Throughout her journalistic career, Jardine has written a countless number of stories, but there are a few with personal connections that stick out in her mind, including a fire at Nova Forge in 2012 when her father was working a crane and was probably the closest to the inferno. She didn’t learn until later in the day her father had been working at the time, and he agreed to have her interview him about the experience.
“That was one of my most proud and favourite stories,” she said.
The 25th anniversary of the Westray mining disaster is another highlight, as it gave Jardine an opportunity to recall working out of the command centre as a reporter of the day.

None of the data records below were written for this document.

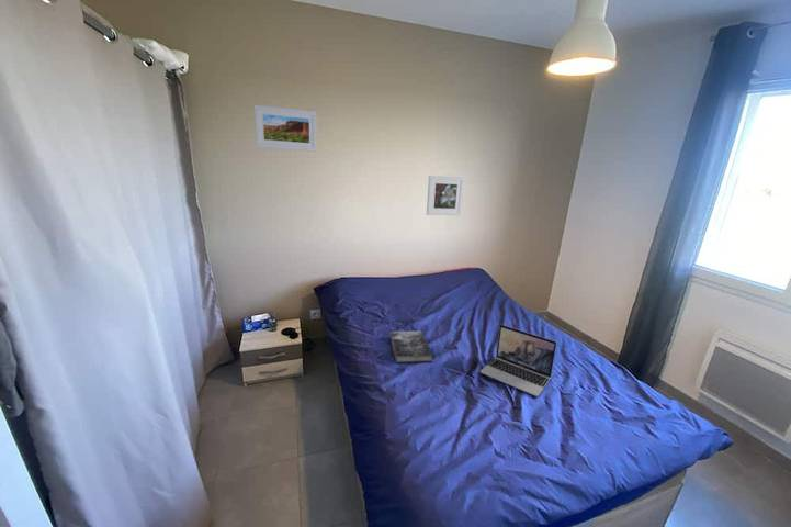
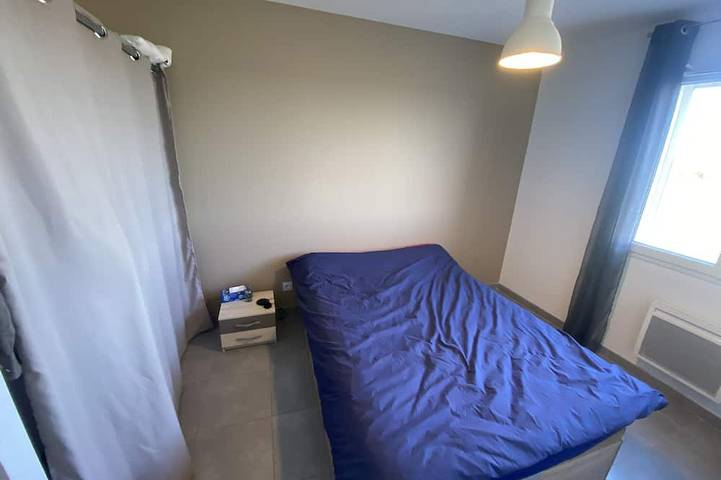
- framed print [253,104,318,153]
- laptop [479,324,557,397]
- book [388,330,434,363]
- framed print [426,175,465,216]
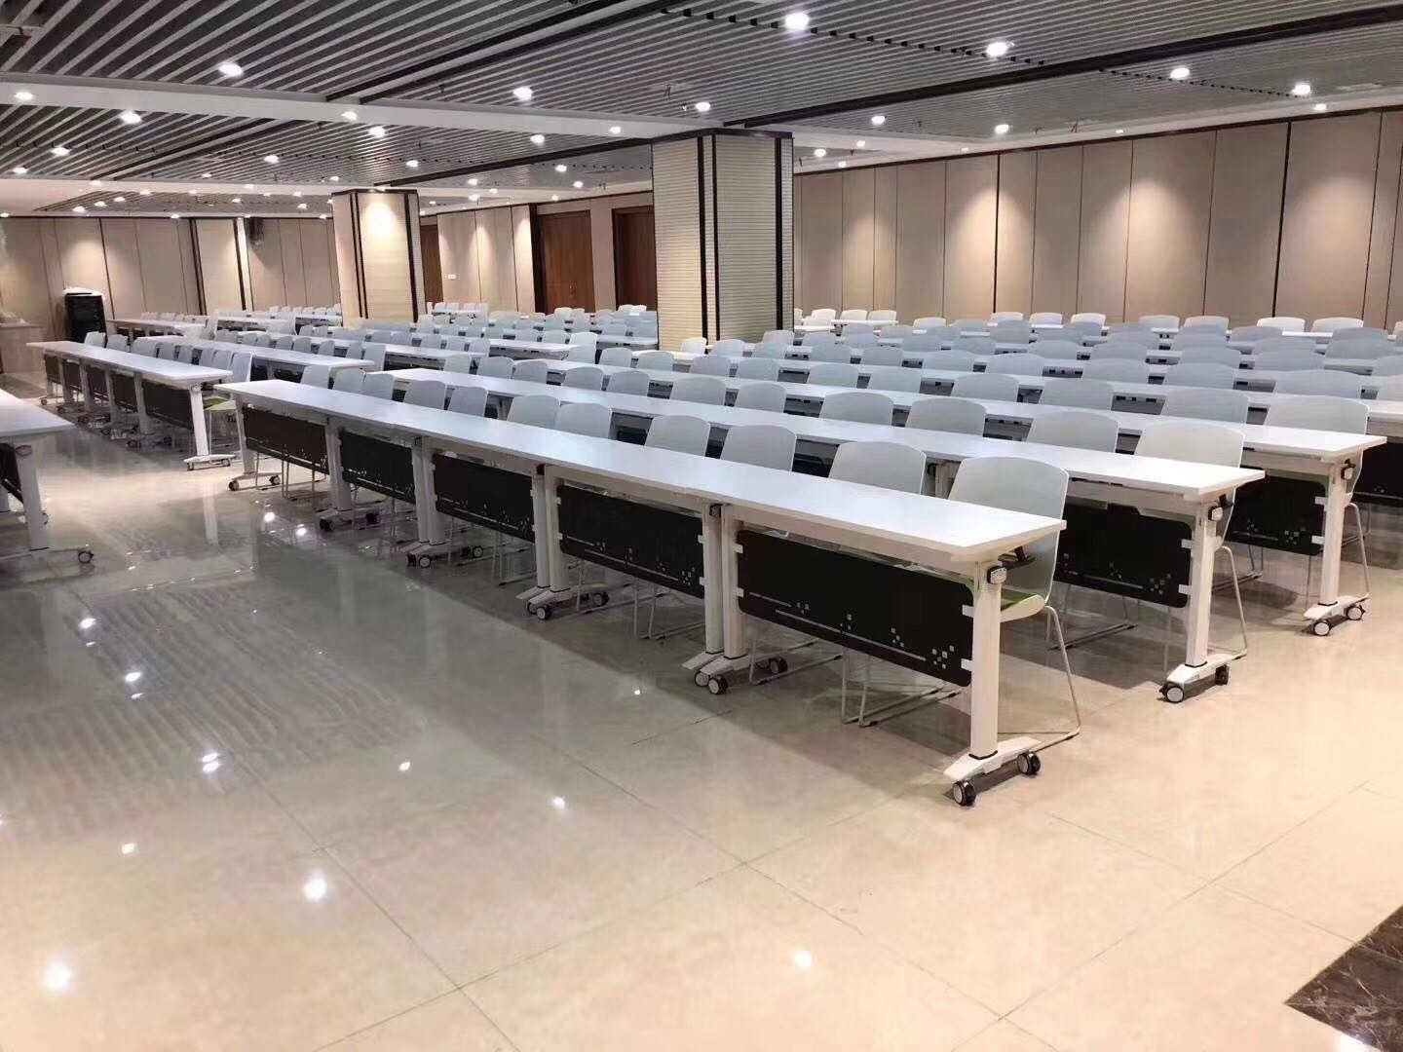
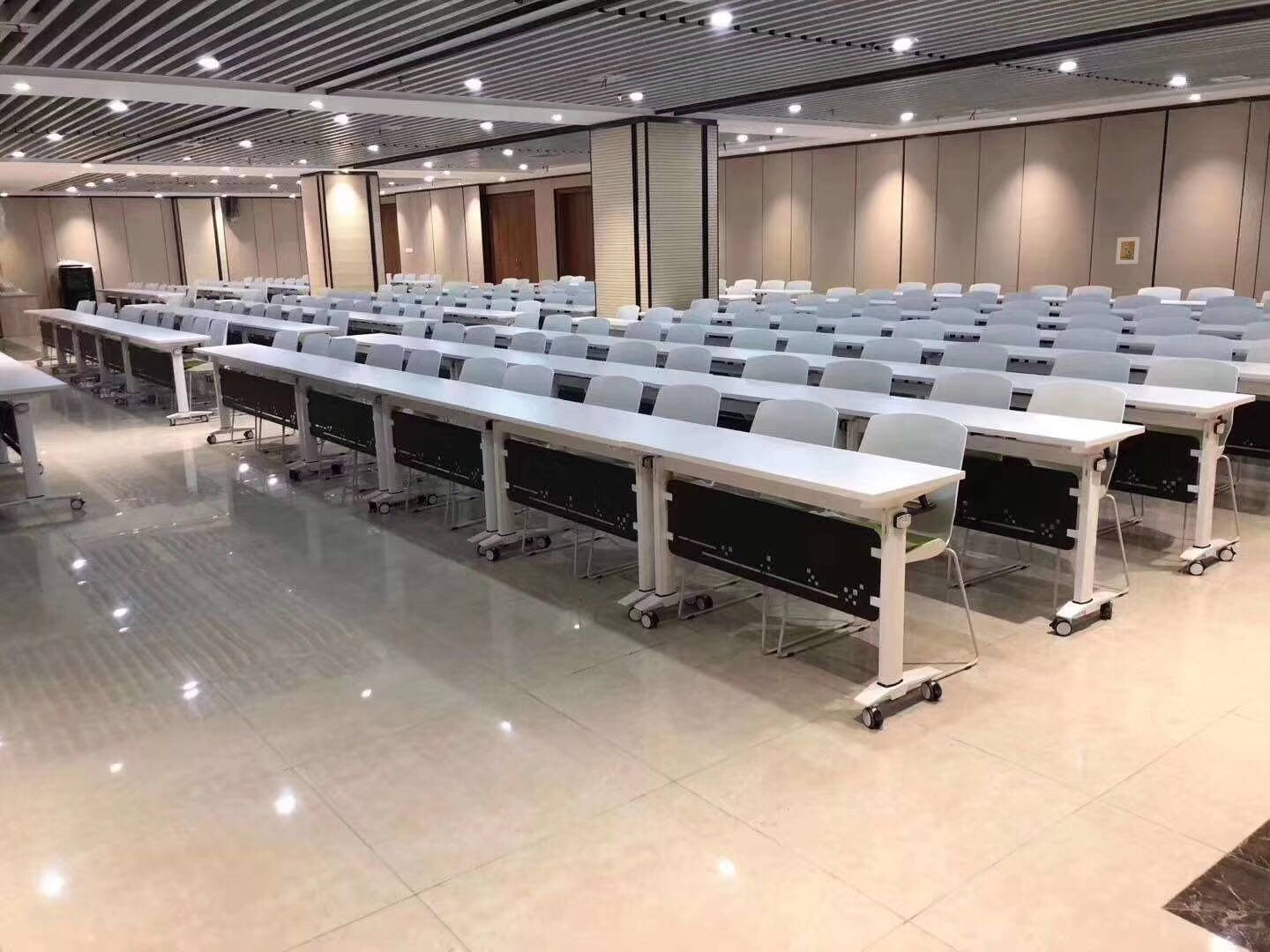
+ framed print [1115,236,1140,264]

Her body of work on the anniversary, which included stories of her husband’s family owning a hotel where the draggermen stayed, a friend working in the mine where his brother perished, and another friend who operated the private ambulance service at the time, was nominated for a Canadian Community Newspaper Award.
“To be validated nationally for your body of work, it really felt deserving,” said Jardine, who also received a Silver Quill award at the same time as Advocate reporter Steve Goodwin.
It was also a feature on Trailblazers for African Heritage Month and an exclusive interview with the mother of Amber Kirwan, who was reported missing and whose body was found later, that will also stick with her during her retirement.
“The stories that mean the most to me are those with personal connections, but it’s always meant a lot to me that people have been so welcoming of me into their home, and, in some cases, to their innermost thoughts.”